Acrescento aqui como vegetariana que sou e abolicionista, acredito naquelas pessoa que se alimentam de carne também podem ajudar de alguma forma a defender os animais e podem protestar contra a grande maldade que a indústria da carne, do leite e dos ovos acarreta para os animais que passaram a sofrer cada vez mais com um progresso desequilibrado. Devemos admitir que muitos que se alimentam de carne são pessoas bondosas que não suportam ver o filme “A carne é fraca” sem sentir mal estar. Contemos também com estes ajudantes, humildemente, pois todos temos motivos para sermos julgados e condenados.

    Samory Pereira Santos

    novembro 17 2010 Responder

    Não posso concordar contigo, cara Ruth.

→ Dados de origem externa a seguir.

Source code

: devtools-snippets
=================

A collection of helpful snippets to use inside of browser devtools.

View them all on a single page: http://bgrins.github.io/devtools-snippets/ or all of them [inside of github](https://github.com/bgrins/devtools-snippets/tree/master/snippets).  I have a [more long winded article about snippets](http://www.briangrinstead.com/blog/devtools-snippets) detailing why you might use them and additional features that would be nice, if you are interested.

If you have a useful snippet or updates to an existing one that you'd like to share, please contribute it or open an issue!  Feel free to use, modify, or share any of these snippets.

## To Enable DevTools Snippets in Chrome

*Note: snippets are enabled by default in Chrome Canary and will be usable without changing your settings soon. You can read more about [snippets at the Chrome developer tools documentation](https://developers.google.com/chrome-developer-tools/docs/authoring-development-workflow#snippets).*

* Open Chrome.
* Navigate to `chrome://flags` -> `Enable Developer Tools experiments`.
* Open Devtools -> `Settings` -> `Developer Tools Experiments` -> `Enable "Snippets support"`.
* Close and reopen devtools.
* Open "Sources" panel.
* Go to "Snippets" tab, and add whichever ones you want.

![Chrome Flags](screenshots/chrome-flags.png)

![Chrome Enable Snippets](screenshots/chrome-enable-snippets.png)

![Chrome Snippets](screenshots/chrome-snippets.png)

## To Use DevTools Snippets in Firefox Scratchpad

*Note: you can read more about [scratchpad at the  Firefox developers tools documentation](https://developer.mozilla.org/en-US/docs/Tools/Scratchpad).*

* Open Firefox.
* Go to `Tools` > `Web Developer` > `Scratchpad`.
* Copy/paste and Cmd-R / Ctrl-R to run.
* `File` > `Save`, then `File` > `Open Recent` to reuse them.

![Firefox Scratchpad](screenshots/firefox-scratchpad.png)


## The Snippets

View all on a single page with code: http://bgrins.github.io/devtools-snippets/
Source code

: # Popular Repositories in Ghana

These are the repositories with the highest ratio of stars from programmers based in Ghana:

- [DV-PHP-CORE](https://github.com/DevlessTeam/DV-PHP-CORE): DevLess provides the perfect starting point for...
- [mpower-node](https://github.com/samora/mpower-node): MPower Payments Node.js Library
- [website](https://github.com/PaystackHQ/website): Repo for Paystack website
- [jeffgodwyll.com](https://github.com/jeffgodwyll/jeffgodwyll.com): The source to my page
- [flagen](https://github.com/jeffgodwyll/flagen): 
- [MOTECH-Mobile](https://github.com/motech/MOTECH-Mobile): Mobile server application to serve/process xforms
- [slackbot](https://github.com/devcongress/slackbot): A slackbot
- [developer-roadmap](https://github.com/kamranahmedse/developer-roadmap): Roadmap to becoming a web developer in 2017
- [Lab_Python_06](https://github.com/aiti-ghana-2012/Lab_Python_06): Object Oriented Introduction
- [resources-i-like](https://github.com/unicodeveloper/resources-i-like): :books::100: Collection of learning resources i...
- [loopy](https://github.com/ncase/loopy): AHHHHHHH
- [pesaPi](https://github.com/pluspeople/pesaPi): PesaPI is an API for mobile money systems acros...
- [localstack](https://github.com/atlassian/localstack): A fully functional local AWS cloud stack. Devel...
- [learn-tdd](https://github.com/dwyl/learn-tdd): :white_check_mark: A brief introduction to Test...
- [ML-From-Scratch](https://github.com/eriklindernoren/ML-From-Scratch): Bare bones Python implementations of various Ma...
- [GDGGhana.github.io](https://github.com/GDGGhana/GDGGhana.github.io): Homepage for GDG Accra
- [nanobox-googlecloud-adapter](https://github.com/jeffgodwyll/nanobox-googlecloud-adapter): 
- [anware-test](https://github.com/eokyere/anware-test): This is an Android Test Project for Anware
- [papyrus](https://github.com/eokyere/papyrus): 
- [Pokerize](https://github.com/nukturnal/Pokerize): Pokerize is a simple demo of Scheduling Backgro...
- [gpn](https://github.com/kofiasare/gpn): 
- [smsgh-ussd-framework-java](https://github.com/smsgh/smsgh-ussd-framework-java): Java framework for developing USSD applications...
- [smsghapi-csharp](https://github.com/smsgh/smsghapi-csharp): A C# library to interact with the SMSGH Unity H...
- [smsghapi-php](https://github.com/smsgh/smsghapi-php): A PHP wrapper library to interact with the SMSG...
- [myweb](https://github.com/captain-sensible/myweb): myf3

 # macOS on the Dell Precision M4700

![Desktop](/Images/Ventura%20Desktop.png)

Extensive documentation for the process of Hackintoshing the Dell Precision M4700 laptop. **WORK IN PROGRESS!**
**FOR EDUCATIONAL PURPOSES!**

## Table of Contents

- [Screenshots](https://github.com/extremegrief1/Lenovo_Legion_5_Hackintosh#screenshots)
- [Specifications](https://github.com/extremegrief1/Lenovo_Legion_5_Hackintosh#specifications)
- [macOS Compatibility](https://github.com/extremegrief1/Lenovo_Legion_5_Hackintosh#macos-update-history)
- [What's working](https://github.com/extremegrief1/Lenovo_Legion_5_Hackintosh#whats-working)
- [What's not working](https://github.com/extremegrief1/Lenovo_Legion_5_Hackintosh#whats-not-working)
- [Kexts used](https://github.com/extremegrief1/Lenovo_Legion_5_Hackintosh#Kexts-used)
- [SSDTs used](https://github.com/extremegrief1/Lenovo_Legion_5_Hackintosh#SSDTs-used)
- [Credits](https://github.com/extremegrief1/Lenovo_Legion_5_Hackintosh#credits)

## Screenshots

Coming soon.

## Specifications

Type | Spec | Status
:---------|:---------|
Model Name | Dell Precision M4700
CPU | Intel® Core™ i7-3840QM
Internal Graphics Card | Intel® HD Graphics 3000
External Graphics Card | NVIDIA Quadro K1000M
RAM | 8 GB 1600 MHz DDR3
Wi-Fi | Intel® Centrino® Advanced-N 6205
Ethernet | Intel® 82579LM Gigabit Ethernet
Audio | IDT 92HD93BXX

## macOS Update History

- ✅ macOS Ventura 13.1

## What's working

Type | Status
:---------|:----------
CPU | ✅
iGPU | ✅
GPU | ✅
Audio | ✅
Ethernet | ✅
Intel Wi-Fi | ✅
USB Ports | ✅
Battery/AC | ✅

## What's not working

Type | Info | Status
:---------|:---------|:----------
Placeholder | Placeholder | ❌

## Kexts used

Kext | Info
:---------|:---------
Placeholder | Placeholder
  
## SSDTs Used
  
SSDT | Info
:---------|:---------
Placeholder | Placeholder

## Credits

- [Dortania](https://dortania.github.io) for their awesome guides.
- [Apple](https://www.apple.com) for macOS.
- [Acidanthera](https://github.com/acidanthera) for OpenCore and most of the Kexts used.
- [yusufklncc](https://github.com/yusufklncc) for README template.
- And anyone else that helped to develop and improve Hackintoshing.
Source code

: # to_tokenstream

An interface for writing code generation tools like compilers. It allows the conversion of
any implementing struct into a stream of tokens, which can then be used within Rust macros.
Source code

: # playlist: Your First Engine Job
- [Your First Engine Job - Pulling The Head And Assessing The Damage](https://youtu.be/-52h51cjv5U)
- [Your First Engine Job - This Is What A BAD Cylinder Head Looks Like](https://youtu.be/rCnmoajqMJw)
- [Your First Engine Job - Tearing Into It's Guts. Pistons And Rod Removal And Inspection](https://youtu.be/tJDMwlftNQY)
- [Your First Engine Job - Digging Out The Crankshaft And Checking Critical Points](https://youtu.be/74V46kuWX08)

    Sua premissa hipotética de “(…) se todos pararem de usar o gado (…)” é, além de inverossímil, errônea. Não se há de falar do fim abrupto da escravidão animal, isto pois se trata de um processo. Pode-se falar sim de uma gradual redução de número de cativos. Assim, numa eventual “revolução social” em que se abondone o paradigma especista, o seu “(…) imenso número de vacas, galinhas, porcos sem um contexto de nicho ecológico e eco-sistema que suporte tal mudança.” já será, na realidade, mero “pequeno número” desses animais.
    O problema do nicho ecológico, num pensamento já otimista, poderá ter sido solucionado pelos ecologistas (coisa esta que não deve ser nossa atual preocupação, vez que tal realidade ainda está muitíssima distante). No restante, vejo com muitíssima prudência sua crença representada em “Uma idéia viável pode ser a aceitação de fazendas alternativas onde se criam animais com respeito aos seus direitos e não há abate, mas ainda se usa o leite, os ovos e talvez ainda se possa montar nos cavalos.” Ao se falar em leite, por exemplo, temos que admitir uma reprodução sistemática, planejada e controlada. Ao se falar em cavalos, tem-se que os domesticar, os domar, os humanizar. Até onde isso seria ético, vez que o fim é claro: a satisfação dos que querem beber leite (e consumir seus derivados) e montar em cavalos? Não me adentro a questão dos ovos, vez que a discussão já é mais profunda, mas tortuosa e cheio de detalhes específicos dos galinácios.
    Pois bem, “(…) mas devemos pensar naqueles que têm contato com animais nas fazendas e precisam criar os animais.” Quando você fala de “precisar criar”, entendo que se trate daqueles que, por questões econômicas, são forçadas a criarem. Se for, a mera derrocada do especismo e da creofilia seria a solução: o mercado que elas são dependentes enquanto produtoras será extinto, elas serão “libertas” (entendo a preocupação de haver, então, uma massa de desempregados da pecuária e atividades afins, mas como já havia dito: é um processo, lento, gradual… tempo o suficiente para que se aloquem as pessoas).

    Enfim, só uma crítica, que entendi ser inadiável, para nosso enriquecimento mútuo.